Clive Davis, Les temps
★★★★
« Adrian Der Gregorian remporte également des applaudissements dans le rôle de M. Brown, l’analyste des risques ultra-timide et ancien rockeur qui a été écrasé par des années de parentalité. Amy Ellen Richardson gagne notre sympathie en tant qu’épouse, même si l’idée d’elle en tant que créatrice de héros de bandes dessinées ne prend jamais vraiment racine. Bonnie Langford ajoute une apparition engageante dans le rôle de la salée Mme Bird, la gouvernante maintenant transformée en locataire. Comme les enfants, Judy et John, Delilah Bennett-Cardy et, lors de cette performance, Stevie Hare, sont parfaits.

Dominic Cavendish, Le télégraphe
★★★★
« La production de Luke Sheppard est habilement franche en ce qui concerne la théâtralité simple. L’interprète Arti Shah travaille silencieusement à l’intérieur du costume de fourrure de Paddington, nous donnant l’essence physique de cet innocent poli à l’étranger.
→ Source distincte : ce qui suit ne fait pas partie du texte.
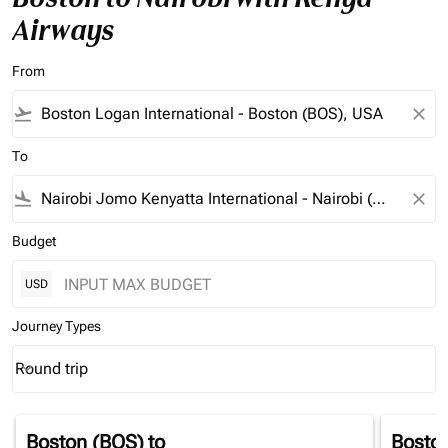
Airways
From
flight_takeoff
close
To
flight_land
close
Budget
USD
Journey Types
Round trip
keyboard_arrow_down
Journey Types option Round trip Selected
Boston (BOS)
to
Bosto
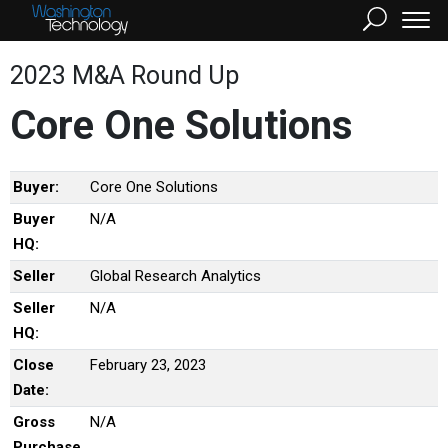
2023 M&A Round Up
Core One Solutions
Buyer:
Core One Solutions
Buyer
N/A
HQ:
Seller
Global Research Analytics
Seller
N/A
HQ:
Close
February 23, 2023
Date:
Gross
N/A
Purchase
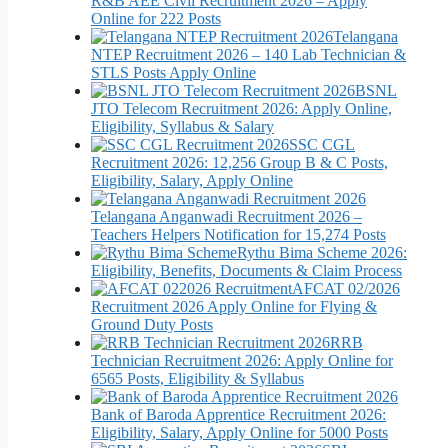
R&B AEE Civil Recruitment 2026 – Apply
Online for 222 Posts
Telangana
NTEP Recruitment 2026 – 140 Lab Technician &
STLS Posts Apply Online
BSNL
JTO Telecom Recruitment 2026: Apply Online,
Eligibility, Syllabus & Salary
SSC CGL
Recruitment 2026: 12,256 Group B & C Posts,
Eligibility, Salary, Apply Online
Telangana Anganwadi Recruitment 2026 –
Teachers Helpers Notification for 15,274 Posts
Rythu Bima Scheme 2026:
Eligibility, Benefits, Documents & Claim Process
AFCAT 02/2026
Recruitment 2026 Apply Online for Flying &
Ground Duty Posts
RRB
Technician Recruitment 2026: Apply Online for
6565 Posts, Eligibility & Syllabus
Bank of Baroda Apprentice Recruitment 2026:
Eligibility, Salary, Apply Online for 5000 Posts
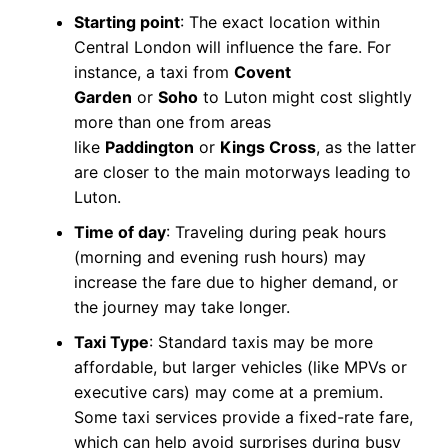
Starting point
: The exact location within
Central London will influence the fare. For
instance, a taxi from
Covent
Garden
or
Soho
to Luton might cost slightly
more than one from areas
like
Paddington
or
Kings Cross
, as the latter
are closer to the main motorways leading to
Luton.
Time of day
: Traveling during peak hours
(morning and evening rush hours) may
increase the fare due to higher demand, or
the journey may take longer.
Taxi Type
: Standard taxis may be more
affordable, but larger vehicles (like MPVs or
executive cars) may come at a premium.
Some taxi services provide a fixed-rate fare,
which can help avoid surprises during busy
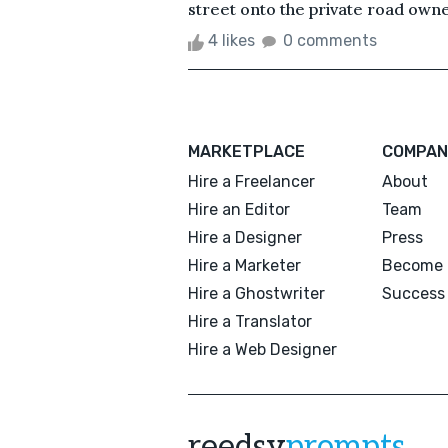
street onto the private road owne
4 likes
0 comments
MARKETPLACE
COMPAN
Hire a Freelancer
About
Hire an Editor
Team
Hire a Designer
Press
Hire a Marketer
Become 
Hire a Ghostwriter
Success 
Hire a Translator
Hire a Web Designer
reedsy
prompts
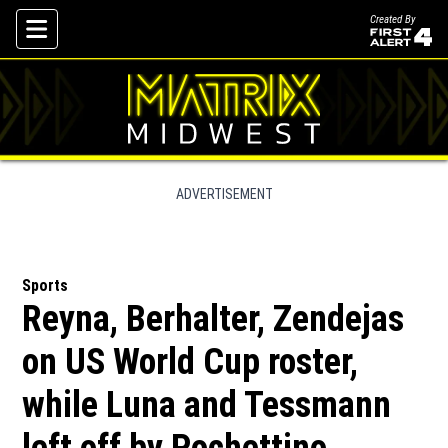
Created By
Skip To Content
ADVERTISEMENT
Sports
Reyna, Berhalter, Zendejas
on US World Cup roster,
while Luna and Tessmann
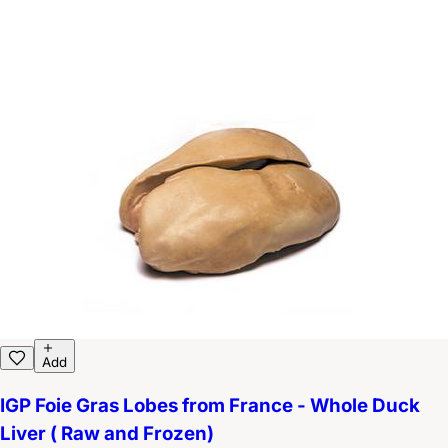
Add
IGP Foie Gras Lobes from France - Whole Duck
Liver ( Raw and Frozen)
Il est étonnant de voir à quel point une posture abattue, un haletant ou un tour de tête impatient peuvent être éloquents, tandis que les yeux d’ours clignotants expriment toutes sortes d’émotions. «
« Après l’intervalle… l’intrigue s’épaissit et c’est comme si le spectacle, en phase avec le thème de l’aventurisme nécessaire, devenait lui-même plus insouciant. »
Sam Marlowe, La scène
★★★★
« Aussi grossièrement dessiné que soit parfois le drame humain, les objections s’évaporent lorsque Paddington cligne de ses yeux cassis, plisse son museau ou pivote ses oreilles. Toute la vulnérabilité, la malice et l’innocence qui le rendent si envoûtant sont là – tout comme certains regards durs et démolisseurs – et même lorsque tout autour de lui semble au bord de la désintégration, il n’a qu’à se présenter en trottinant pour restaurer votre foi. «
Andrzej Lukowski, Temps mort
★★★★
« L’écrivain Jessica Swale a été assez libre : elle n’essaie certainement pas de simplement transposer le film de Paul King sur scène. Il a un air plus lâche, plus frappant, moins drôle, plus caricatural. Les rythmes de l’intrigue sont fondamentalement les mêmes mais les détails et les caractérisations spécifiques se jouent souvent différemment. Ce qui est tout à fait positif. La famille adoptive de Paddington, les Browns, est ici plus troublée, ce qui met plus de tension au cœur de l’histoire. L’ajout d’un pigeon Cockney qui parle est un choix, mais c’est vraiment très amusant.